Oncopagurus africanus

Scientific classification
- Domain: Eukaryota
- Kingdom: Animalia
- Phylum: Arthropoda
- Class: Malacostraca
- Order: Decapoda
- Suborder: Pleocyemata
- Infraorder: Anomura
- Family: Parapaguridae
- Genus: Oncopagurus
- Species: O. africanus
- Binomial name: Oncopagurus africanus (de Saint Laurent, 1972)
- Synonyms: Parapagurus africanus de Saint Laurent, 1972

= Oncopagurus africanus =

- Genus: Oncopagurus
- Species: africanus
- Authority: (de Saint Laurent, 1972)
- Synonyms: Parapagurus africanus de Saint Laurent, 1972

Species of hermit crab

Oncopagurus africanus is a species of marine hermit crab within the family Parapaguridae. O. africanus inhabits gastropod shells often accompanied by an anthozoan polyp, at depths of 235 to 555 meters below sea level. Its distribution covers the southeastern Atlantic Ocean from the Democratic Republic of the Congo to Angola, and the southwest Indian Ocean off SE of Durban.

== Biology ==
The ocular peduncles in O. africanus are around half the length of its shield, and the antennal acicles exceed the distal margins of the corneas. The palm and carpus on the right cheliped is typically much shorter and smaller in females compared to males, with the length and width ratio is around 0.7 to 1.2 whereas males are around 1.2 and 2.

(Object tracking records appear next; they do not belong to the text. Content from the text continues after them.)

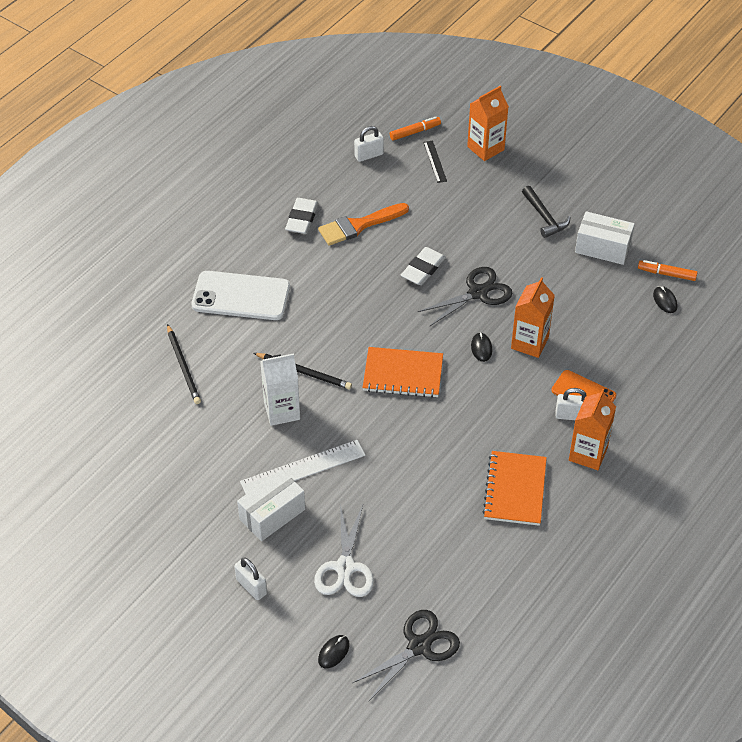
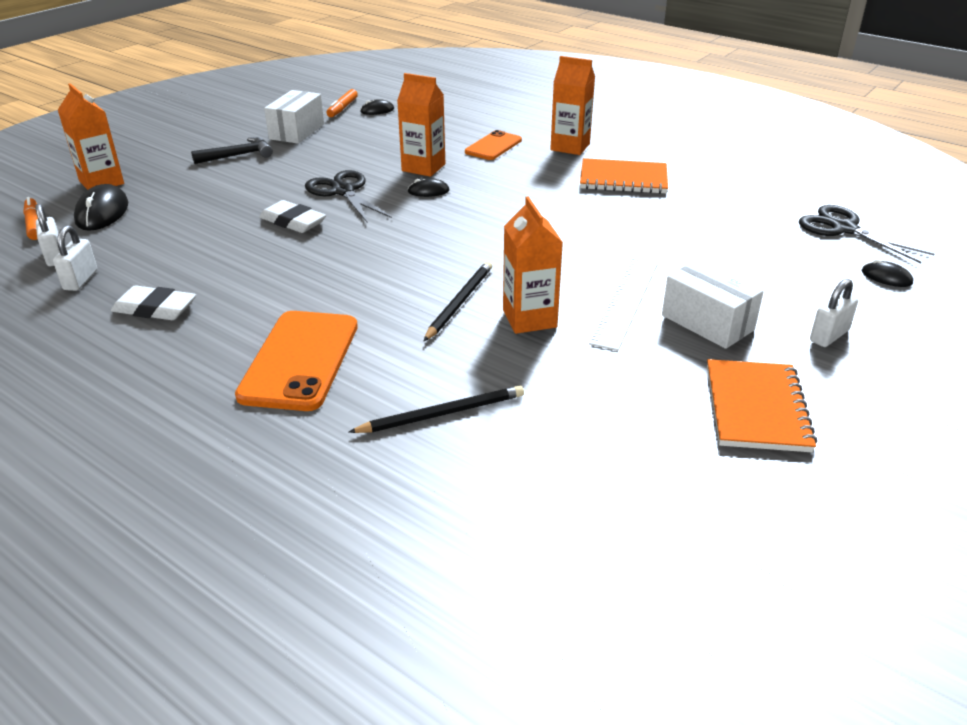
camera: 90 degrees left, 15 degrees down
white phone [191,271,290,320] -> orange phone [235,311,358,411]
white ruler [240,440,366,494] -> white ruler turned 45 degrees clockwise [589,257,658,351]
white carton [260,353,300,426] -> orange carton [503,196,563,334]
white scissors [314,504,374,597] -> none
orange brush [318,203,409,246] -> none
orange notebook [363,347,443,398] -> orange notebook moved to [707,359,817,452]
black ruler [423,141,447,183] -> black mouse [74,184,128,231]
white padlock [555,388,587,420] -> white padlock moved to [53,225,97,291]

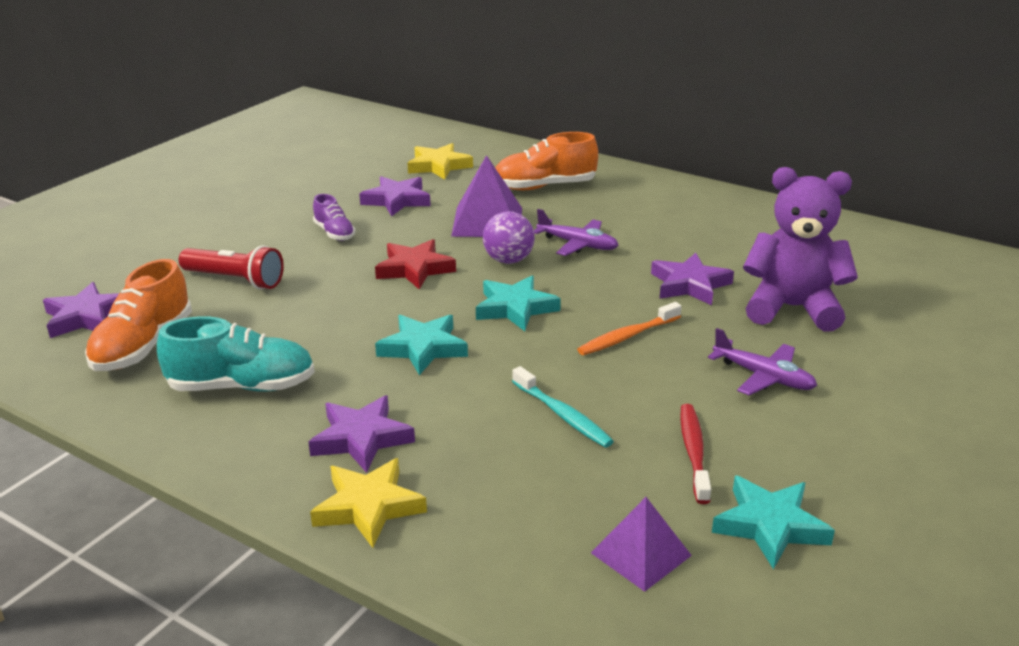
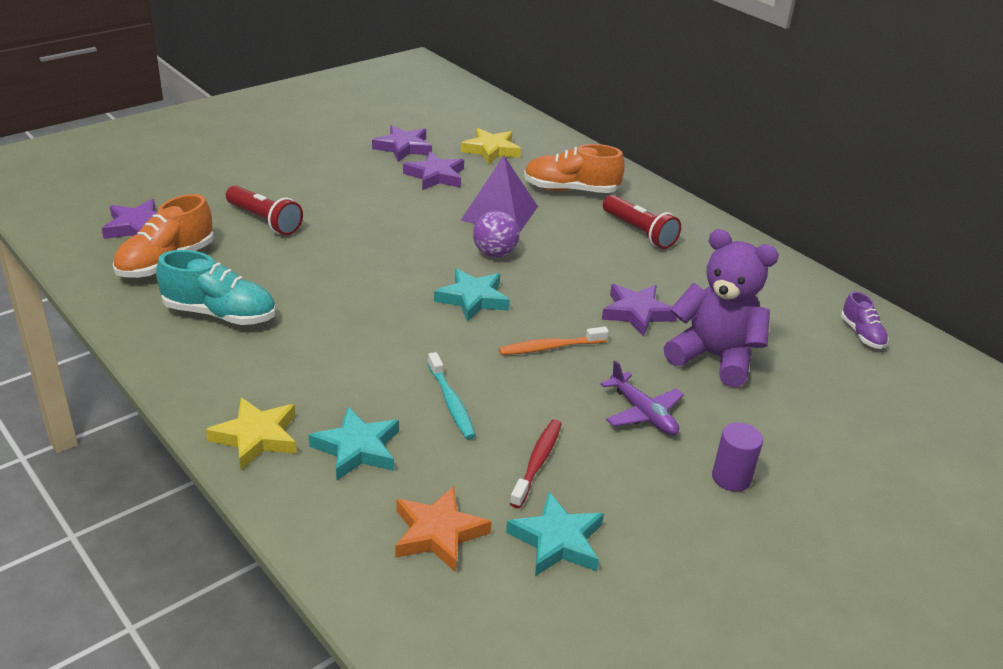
camera: 15 degrees right, 5 degrees up
purple star [308,395,415,473] -> purple star moved to [372,125,432,162]
purple shoe [313,194,355,241] -> purple shoe moved to [841,291,889,349]
red star [375,239,456,289] -> none
turquoise star [375,315,468,375] -> turquoise star moved to [309,407,399,480]
purple plane [534,209,618,256] -> none
purple pyramid [591,497,692,592] -> orange star [395,486,492,572]
none -> red flashlight [603,195,681,249]
none -> purple cylinder [712,422,763,492]

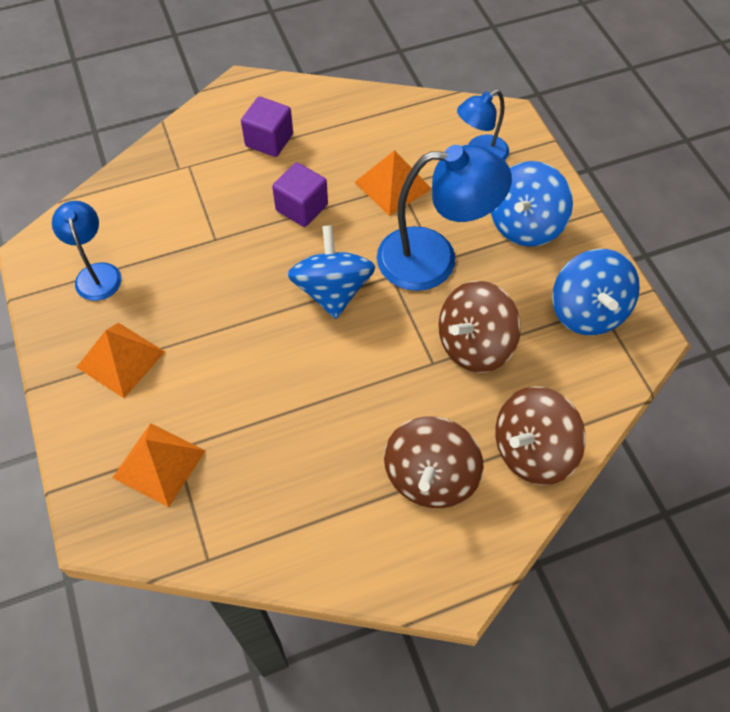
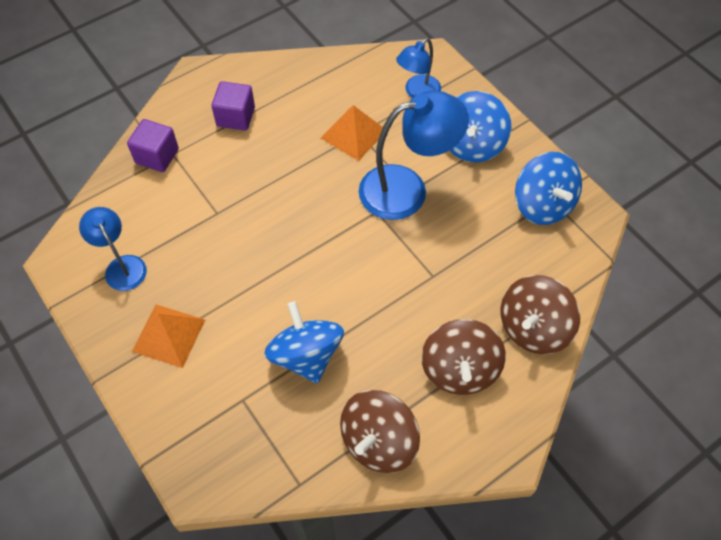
camera: 15 degrees left, 0 degrees up
orange pyramid [112,423,206,507] -> none
purple cube [272,162,328,227] -> purple cube moved to [127,119,179,172]
blue spinning top [287,225,375,319] -> blue spinning top moved to [264,301,344,384]
brown spinning top [439,281,521,373] -> brown spinning top moved to [340,390,420,473]

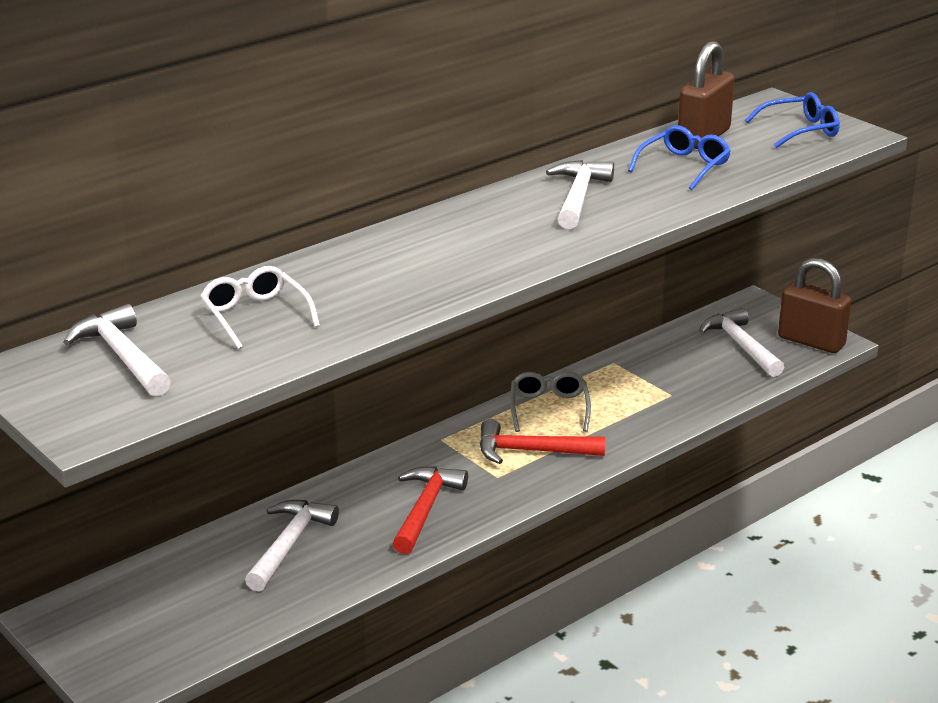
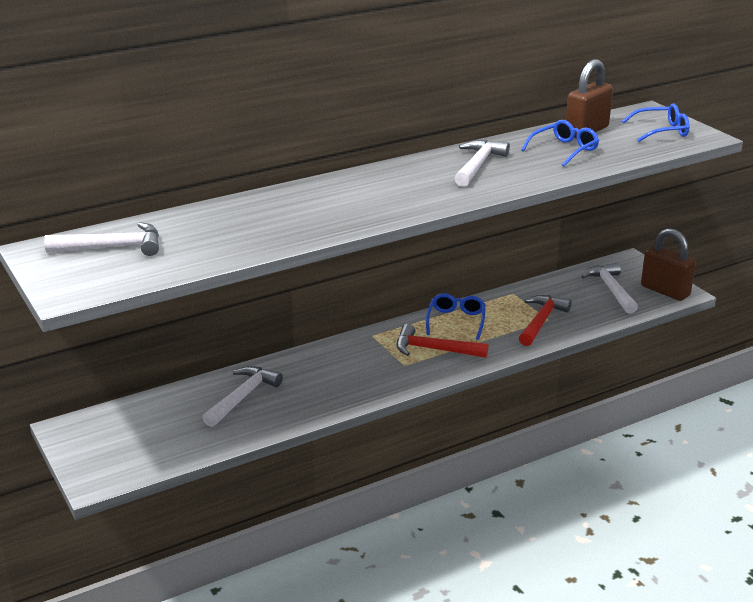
camera: 10 degrees right, 0 degrees up
white hammer [63,304,171,396] -> white hammer turned 105 degrees clockwise [44,222,159,256]
white glasses [200,266,320,349] -> none
red hammer [392,466,468,554] -> red hammer moved to [519,295,572,346]
grey glasses [510,372,591,432] -> blue glasses [426,293,486,340]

O. africanus exhibits similar morphology to O. gracillas, with both species having similar morphologies within sexual dimorphism within the right chilep.

Within the Oncopagurus genus, only 3 species are found in the Atlantic Ocean, being O. bicristatus, O. gracilis, and O. africanus. However, O. africanus is only found on the eastern margin of the Atlantic, whereas O. bicristatus and O. gracilis are distributed on both sides of the Atlantic.